§ **TASK ITEM**
Type out every line of all the material below word for word, keeping each line break where it falls.

§ **RECORDS SHOWN**
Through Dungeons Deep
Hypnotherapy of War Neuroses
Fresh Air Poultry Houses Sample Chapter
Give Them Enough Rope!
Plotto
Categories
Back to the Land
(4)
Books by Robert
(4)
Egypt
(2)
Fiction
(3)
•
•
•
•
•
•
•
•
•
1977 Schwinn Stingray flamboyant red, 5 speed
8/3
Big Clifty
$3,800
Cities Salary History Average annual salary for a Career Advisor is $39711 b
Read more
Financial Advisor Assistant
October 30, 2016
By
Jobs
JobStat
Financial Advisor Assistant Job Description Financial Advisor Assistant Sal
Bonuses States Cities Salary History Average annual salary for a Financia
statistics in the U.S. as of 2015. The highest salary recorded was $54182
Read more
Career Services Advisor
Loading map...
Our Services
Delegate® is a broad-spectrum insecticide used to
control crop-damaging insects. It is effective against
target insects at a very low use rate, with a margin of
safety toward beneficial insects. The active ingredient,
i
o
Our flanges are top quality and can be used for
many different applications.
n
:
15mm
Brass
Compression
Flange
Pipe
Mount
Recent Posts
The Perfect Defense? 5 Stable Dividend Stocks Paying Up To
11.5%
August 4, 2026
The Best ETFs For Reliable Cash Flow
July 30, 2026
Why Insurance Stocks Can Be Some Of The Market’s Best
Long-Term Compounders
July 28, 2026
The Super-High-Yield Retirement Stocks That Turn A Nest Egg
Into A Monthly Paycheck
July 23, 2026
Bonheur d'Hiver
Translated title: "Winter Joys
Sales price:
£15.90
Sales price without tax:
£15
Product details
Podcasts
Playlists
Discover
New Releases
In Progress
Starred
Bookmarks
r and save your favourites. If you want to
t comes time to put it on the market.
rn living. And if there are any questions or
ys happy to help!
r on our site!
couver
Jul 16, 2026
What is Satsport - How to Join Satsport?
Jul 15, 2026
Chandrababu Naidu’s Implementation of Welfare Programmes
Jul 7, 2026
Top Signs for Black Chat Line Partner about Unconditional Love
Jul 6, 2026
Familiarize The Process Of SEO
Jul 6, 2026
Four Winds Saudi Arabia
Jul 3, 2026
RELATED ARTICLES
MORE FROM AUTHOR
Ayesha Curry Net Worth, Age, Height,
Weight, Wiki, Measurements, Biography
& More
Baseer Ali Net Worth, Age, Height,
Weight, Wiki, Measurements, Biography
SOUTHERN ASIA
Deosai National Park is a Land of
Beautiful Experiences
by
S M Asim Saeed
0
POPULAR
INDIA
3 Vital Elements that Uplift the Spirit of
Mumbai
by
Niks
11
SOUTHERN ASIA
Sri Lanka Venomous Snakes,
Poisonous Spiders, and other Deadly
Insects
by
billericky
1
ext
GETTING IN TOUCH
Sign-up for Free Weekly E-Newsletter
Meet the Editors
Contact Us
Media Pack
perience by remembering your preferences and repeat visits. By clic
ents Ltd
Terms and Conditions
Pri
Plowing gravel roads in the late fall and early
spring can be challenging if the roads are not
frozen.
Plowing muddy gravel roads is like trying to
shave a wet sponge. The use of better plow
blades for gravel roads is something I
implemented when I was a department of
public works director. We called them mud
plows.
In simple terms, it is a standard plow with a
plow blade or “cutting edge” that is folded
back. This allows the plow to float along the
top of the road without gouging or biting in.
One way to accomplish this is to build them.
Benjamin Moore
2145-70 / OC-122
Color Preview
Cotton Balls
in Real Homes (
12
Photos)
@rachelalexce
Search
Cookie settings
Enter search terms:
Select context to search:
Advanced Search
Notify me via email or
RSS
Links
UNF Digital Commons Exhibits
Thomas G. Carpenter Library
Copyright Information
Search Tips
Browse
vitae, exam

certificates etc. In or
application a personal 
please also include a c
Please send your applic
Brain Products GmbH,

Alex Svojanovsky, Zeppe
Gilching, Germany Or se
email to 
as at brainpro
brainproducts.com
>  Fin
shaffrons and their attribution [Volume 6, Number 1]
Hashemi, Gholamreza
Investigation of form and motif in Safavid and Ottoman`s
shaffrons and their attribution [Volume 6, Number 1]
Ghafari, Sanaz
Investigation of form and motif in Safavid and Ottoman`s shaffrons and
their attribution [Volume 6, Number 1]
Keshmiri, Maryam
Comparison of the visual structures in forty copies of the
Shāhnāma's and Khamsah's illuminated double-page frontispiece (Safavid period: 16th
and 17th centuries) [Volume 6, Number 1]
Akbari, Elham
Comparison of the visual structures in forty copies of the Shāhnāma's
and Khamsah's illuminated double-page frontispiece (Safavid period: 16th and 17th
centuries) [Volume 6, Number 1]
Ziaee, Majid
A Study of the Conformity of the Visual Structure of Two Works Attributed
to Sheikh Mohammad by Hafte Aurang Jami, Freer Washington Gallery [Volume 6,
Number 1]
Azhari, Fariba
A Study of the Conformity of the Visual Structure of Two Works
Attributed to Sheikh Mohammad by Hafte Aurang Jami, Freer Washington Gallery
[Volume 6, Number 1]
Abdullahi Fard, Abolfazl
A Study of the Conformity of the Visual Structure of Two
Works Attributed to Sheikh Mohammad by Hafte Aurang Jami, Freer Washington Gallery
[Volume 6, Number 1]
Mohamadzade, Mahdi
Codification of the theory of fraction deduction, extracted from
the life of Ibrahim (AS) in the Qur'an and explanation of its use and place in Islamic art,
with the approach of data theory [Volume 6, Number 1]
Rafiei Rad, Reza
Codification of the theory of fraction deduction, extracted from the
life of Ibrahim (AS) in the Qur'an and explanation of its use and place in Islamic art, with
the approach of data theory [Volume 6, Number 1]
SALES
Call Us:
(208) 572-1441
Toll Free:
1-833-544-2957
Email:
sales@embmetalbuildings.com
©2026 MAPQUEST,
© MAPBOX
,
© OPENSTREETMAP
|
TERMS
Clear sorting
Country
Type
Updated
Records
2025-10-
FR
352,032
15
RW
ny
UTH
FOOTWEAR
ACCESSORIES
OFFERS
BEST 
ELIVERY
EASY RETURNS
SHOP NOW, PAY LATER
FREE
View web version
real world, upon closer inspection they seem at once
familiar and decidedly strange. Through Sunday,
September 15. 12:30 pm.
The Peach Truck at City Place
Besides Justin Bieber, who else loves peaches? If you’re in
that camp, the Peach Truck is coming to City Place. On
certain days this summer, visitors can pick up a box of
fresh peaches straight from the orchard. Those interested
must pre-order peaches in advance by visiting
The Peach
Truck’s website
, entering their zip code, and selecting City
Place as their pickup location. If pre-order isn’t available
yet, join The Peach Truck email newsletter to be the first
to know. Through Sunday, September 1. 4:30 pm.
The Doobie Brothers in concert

§ **TASK RESULT**
Through Dungeons Deep
Hypnotherapy of War Neuroses
Fresh Air Poultry Houses Sample Chapter
Give Them Enough Rope!
Plotto
Categories
Back to the Land
(4)
Books by Robert
(4)
Egypt
(2)
Fiction
(3)
•
•
•
•
•
•
•
•
•
1977 Schwinn Stingray flamboyant red, 5 speed
8/3
Big Clifty
$3,800
Cities Salary History Average annual salary for a Career Advisor is $39711 b
Read more
Financial Advisor Assistant
October 30, 2016
By
Jobs
JobStat
Financial Advisor Assistant Job Description Financial Advisor Assistant Sal
Bonuses States Cities Salary History Average annual salary for a Financia
statistics in the U.S. as of 2015. The highest salary recorded was $54182
Read more
Career Services Advisor
Loading map...
Our Services
Delegate® is a broad-spectrum insecticide used to
control crop-damaging insects. It is effective against
target insects at a very low use rate, with a margin of
safety toward beneficial insects. The active ingredient,
i
o
Our flanges are top quality and can be used for
many different applications.
n
:
15mm
Brass
Compression
Flange
Pipe
Mount
Recent Posts
The Perfect Defense? 5 Stable Dividend Stocks Paying Up To
11.5%
August 4, 2026
The Best ETFs For Reliable Cash Flow
July 30, 2026
Why Insurance Stocks Can Be Some Of The Market’s Best
Long-Term Compounders
July 28, 2026
The Super-High-Yield Retirement Stocks That Turn A Nest Egg
Into A Monthly Paycheck
July 23, 2026
Bonheur d'Hiver
Translated title: "Winter Joys
Sales price:
£15.90
Sales price without tax:
£15
Product details
Podcasts
Playlists
Discover
New Releases
In Progress
Starred
Bookmarks
r and save your favourites. If you want to
t comes time to put it on the market.
rn living. And if there are any questions or
ys happy to help!
r on our site!
couver
Jul 16, 2026
What is Satsport - How to Join Satsport?
Jul 15, 2026
Chandrababu Naidu’s Implementation of Welfare Programmes
Jul 7, 2026
Top Signs for Black Chat Line Partner about Unconditional Love
Jul 6, 2026
Familiarize The Process Of SEO
Jul 6, 2026
Four Winds Saudi Arabia
Jul 3, 2026
RELATED ARTICLES
MORE FROM AUTHOR
Ayesha Curry Net Worth, Age, Height,
Weight, Wiki, Measurements, Biography
& More
Baseer Ali Net Worth, Age, Height,
Weight, Wiki, Measurements, Biography
SOUTHERN ASIA
Deosai National Park is a Land of
Beautiful Experiences
by
S M Asim Saeed
0
POPULAR
INDIA
3 Vital Elements that Uplift the Spirit of
Mumbai
by
Niks
11
SOUTHERN ASIA
Sri Lanka Venomous Snakes,
Poisonous Spiders, and other Deadly
Insects
by
billericky
1
ext
GETTING IN TOUCH
Sign-up for Free Weekly E-Newsletter
Meet the Editors
Contact Us
Media Pack
perience by remembering your preferences and repeat visits. By clic
ents Ltd
Terms and Conditions
Pri
Plowing gravel roads in the late fall and early
spring can be challenging if the roads are not
frozen.
Plowing muddy gravel roads is like trying to
shave a wet sponge. The use of better plow
blades for gravel roads is something I
implemented when I was a department of
public works director. We called them mud
plows.
In simple terms, it is a standard plow with a
plow blade or “cutting edge” that is folded
back. This allows the plow to float along the
top of the road without gouging or biting in.
One way to accomplish this is to build them.
Benjamin Moore
2145-70 / OC-122
Color Preview
Cotton Balls
in Real Homes (
12
Photos)
@rachelalexce
Search
Cookie settings
Enter search terms:
Select context to search:
Advanced Search
Notify me via email or
RSS
Links
UNF Digital Commons Exhibits
Thomas G. Carpenter Library
Copyright Information
Search Tips
Browse
vitae, exam

certificates etc. In or
application a personal 
please also include a c
Please send your applic
Brain Products GmbH,

Alex Svojanovsky, Zeppe
Gilching, Germany Or se
email to 
as at brainpro
brainproducts.com
>  Fin
shaffrons and their attribution [Volume 6, Number 1]
Hashemi, Gholamreza
Investigation of form and motif in Safavid and Ottoman`s
shaffrons and their attribution [Volume 6, Number 1]
Ghafari, Sanaz
Investigation of form and motif in Safavid and Ottoman`s shaffrons and
their attribution [Volume 6, Number 1]
Keshmiri, Maryam
Comparison of the visual structures in forty copies of the
Shāhnāma's and Khamsah's illuminated double-page frontispiece (Safavid period: 16th
and 17th centuries) [Volume 6, Number 1]
Akbari, Elham
Comparison of the visual structures in forty copies of the Shāhnāma's
and Khamsah's illuminated double-page frontispiece (Safavid period: 16th and 17th
centuries) [Volume 6, Number 1]
Ziaee, Majid
A Study of the Conformity of the Visual Structure of Two Works Attributed
to Sheikh Mohammad by Hafte Aurang Jami, Freer Washington Gallery [Volume 6,
Number 1]
Azhari, Fariba
A Study of the Conformity of the Visual Structure of Two Works
Attributed to Sheikh Mohammad by Hafte Aurang Jami, Freer Washington Gallery
[Volume 6, Number 1]
Abdullahi Fard, Abolfazl
A Study of the Conformity of the Visual Structure of Two
Works Attributed to Sheikh Mohammad by Hafte Aurang Jami, Freer Washington Gallery
[Volume 6, Number 1]
Mohamadzade, Mahdi
Codification of the theory of fraction deduction, extracted from
the life of Ibrahim (AS) in the Qur'an and explanation of its use and place in Islamic art,
with the approach of data theory [Volume 6, Number 1]
Rafiei Rad, Reza
Codification of the theory of fraction deduction, extracted from the
life of Ibrahim (AS) in the Qur'an and explanation of its use and place in Islamic art, with
the approach of data theory [Volume 6, Number 1]
SALES
Call Us:
(208) 572-1441
Toll Free:
1-833-544-2957
Email:
sales@embmetalbuildings.com
©2026 MAPQUEST,
© MAPBOX
,
© OPENSTREETMAP
|
TERMS
Clear sorting
Country
Type
Updated
Records
2025-10-
FR
352,032
15
RW
ny
UTH
FOOTWEAR
ACCESSORIES
OFFERS
BEST 
ELIVERY
EASY RETURNS
SHOP NOW, PAY LATER
FREE
View web version
real world, upon closer inspection they seem at once
familiar and decidedly strange. Through Sunday,
September 15. 12:30 pm.
The Peach Truck at City Place
Besides Justin Bieber, who else loves peaches? If you’re in
that camp, the Peach Truck is coming to City Place. On
certain days this summer, visitors can pick up a box of
fresh peaches straight from the orchard. Those interested
must pre-order peaches in advance by visiting
The Peach
Truck’s website
, entering their zip code, and selecting City
Place as their pickup location. If pre-order isn’t available
yet, join The Peach Truck email newsletter to be the first
to know. Through Sunday, September 1. 4:30 pm.
The Doobie Brothers in concert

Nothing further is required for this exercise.